[TASK INPUTS — start]

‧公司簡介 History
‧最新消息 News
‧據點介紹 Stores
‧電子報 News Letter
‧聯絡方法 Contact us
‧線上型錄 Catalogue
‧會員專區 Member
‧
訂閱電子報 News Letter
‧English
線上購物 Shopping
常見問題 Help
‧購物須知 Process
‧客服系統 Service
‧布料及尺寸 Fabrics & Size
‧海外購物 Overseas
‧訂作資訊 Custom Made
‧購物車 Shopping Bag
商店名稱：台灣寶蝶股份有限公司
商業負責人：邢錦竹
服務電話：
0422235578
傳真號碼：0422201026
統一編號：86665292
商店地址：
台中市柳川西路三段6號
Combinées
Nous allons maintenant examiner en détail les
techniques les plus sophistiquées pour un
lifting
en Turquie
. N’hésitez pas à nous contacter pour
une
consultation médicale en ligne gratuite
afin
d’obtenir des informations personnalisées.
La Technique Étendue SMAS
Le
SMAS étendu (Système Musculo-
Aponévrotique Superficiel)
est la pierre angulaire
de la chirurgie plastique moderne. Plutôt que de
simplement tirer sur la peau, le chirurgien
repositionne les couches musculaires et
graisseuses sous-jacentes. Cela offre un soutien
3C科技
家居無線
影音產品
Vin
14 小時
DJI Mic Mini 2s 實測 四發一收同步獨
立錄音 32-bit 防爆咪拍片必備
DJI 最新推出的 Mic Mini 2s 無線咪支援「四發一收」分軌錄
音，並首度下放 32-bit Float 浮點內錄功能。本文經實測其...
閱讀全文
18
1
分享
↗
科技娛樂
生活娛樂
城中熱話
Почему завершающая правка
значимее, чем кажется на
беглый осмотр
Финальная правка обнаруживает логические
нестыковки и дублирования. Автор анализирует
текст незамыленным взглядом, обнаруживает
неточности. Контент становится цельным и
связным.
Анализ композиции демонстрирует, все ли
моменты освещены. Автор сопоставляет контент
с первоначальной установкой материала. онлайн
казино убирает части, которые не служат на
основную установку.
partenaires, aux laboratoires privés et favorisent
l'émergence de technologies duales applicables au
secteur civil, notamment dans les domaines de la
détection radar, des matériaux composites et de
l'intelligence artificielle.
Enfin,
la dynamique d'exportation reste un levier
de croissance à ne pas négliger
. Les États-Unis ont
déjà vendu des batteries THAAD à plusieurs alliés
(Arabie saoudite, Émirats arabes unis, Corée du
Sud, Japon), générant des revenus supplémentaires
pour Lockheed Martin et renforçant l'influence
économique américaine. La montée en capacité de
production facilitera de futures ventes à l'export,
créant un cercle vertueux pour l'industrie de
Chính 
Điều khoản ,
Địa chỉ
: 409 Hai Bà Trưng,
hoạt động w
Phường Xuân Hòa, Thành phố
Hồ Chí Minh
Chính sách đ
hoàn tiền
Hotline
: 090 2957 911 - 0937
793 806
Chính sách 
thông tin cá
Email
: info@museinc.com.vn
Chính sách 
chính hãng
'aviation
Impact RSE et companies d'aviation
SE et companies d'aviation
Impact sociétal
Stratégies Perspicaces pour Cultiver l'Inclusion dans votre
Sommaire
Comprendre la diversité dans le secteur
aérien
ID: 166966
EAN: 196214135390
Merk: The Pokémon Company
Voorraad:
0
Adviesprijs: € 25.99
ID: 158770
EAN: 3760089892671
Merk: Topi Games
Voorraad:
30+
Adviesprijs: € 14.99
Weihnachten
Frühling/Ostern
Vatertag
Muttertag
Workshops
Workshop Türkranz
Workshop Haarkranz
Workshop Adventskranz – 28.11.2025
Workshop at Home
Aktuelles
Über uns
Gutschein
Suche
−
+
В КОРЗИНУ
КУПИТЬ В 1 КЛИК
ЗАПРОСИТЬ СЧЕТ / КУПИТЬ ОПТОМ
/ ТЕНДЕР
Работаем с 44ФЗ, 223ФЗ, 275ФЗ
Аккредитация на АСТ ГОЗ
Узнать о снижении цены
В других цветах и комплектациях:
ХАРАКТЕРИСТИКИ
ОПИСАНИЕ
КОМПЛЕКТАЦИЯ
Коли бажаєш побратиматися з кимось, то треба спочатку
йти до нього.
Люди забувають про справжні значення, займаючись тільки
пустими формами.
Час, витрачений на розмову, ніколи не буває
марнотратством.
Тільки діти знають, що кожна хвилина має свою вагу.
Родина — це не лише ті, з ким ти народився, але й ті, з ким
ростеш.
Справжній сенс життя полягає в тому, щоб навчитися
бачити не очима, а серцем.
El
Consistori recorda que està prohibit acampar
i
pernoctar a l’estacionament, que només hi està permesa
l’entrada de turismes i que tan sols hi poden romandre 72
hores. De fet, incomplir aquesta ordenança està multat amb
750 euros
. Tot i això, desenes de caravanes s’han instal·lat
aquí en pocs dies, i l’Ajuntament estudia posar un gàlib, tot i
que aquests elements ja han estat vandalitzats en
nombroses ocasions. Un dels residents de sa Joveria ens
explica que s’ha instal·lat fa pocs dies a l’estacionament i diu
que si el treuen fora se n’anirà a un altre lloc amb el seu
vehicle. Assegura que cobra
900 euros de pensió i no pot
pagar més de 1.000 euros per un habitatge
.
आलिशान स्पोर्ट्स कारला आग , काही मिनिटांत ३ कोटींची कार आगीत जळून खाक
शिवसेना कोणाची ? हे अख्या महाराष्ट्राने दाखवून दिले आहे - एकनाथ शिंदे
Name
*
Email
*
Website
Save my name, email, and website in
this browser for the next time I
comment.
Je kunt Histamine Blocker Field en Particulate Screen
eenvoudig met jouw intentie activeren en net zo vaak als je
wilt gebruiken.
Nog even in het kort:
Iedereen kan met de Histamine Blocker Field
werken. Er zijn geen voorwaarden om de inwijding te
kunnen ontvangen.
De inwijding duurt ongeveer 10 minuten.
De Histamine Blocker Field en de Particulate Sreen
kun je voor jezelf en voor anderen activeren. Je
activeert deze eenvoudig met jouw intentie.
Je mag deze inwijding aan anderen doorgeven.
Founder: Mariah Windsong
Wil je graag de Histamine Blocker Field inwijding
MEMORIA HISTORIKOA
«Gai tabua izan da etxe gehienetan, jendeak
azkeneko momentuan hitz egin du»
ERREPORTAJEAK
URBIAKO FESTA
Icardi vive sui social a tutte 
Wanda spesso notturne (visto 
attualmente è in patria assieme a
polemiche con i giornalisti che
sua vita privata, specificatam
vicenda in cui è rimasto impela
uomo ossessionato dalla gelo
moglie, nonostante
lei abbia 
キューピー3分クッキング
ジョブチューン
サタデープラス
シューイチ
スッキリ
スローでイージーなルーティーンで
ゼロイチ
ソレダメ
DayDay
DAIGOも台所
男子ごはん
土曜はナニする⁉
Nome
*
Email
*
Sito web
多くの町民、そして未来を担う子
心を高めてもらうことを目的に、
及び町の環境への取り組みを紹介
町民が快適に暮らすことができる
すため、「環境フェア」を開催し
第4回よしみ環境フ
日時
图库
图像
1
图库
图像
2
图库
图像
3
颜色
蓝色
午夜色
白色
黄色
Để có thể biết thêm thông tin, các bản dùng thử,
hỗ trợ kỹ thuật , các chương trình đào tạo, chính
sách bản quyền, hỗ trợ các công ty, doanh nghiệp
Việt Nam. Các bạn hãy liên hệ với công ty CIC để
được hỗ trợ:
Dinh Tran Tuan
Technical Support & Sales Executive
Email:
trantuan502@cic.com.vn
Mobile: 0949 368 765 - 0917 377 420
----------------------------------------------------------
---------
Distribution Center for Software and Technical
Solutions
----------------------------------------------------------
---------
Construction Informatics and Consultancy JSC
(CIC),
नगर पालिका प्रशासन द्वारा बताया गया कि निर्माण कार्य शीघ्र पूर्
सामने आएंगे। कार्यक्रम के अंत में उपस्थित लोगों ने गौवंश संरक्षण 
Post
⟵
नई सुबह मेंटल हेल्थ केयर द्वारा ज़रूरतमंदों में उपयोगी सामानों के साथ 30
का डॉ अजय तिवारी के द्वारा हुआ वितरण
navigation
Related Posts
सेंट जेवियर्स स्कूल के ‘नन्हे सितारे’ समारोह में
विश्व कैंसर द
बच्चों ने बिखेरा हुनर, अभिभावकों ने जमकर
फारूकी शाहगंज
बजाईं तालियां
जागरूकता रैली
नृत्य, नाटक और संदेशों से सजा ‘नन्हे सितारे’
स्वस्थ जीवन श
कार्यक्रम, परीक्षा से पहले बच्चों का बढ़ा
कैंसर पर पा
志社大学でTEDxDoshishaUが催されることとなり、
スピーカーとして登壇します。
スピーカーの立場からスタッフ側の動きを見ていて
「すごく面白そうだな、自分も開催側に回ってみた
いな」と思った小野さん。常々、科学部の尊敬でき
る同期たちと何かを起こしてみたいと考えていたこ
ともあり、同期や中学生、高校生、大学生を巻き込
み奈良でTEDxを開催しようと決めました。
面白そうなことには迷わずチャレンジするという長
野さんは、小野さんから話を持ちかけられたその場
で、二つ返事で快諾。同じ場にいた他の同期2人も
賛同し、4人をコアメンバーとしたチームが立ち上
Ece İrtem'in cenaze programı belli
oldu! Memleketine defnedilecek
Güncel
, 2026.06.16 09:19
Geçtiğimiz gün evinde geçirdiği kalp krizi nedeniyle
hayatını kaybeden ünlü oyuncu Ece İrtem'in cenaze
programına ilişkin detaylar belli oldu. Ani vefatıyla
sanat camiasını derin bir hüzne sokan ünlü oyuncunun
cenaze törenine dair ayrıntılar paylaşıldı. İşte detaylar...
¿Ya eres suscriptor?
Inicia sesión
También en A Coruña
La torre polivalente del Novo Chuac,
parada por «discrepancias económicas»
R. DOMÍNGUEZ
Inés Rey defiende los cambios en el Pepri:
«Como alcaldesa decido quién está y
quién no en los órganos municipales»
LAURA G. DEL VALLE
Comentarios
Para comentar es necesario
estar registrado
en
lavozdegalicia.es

[TASK INPUTS — finish]

▸ **TASK GOAL**
Copy the rows from the very first line up to and including the line with "d’obtenir des informations personnalisées.", reproducing each line without any change.

▸ **ANSWER TO THIS EXERCISE**
‧公司簡介 History
‧最新消息 News
‧據點介紹 Stores
‧電子報 News Letter
‧聯絡方法 Contact us
‧線上型錄 Catalogue
‧會員專區 Member
‧
訂閱電子報 News Letter
‧English
線上購物 Shopping
常見問題 Help
‧購物須知 Process
‧客服系統 Service
‧布料及尺寸 Fabrics & Size
‧海外購物 Overseas
‧訂作資訊 Custom Made
‧購物車 Shopping Bag
商店名稱：台灣寶蝶股份有限公司
商業負責人：邢錦竹
服務電話：
0422235578
傳真號碼：0422201026
統一編號：86665292
商店地址：
台中市柳川西路三段6號
Combinées
Nous allons maintenant examiner en détail les
techniques les plus sophistiquées pour un
lifting
en Turquie
. N’hésitez pas à nous contacter pour
une
consultation médicale en ligne gratuite
afin
d’obtenir des informations personnalisées.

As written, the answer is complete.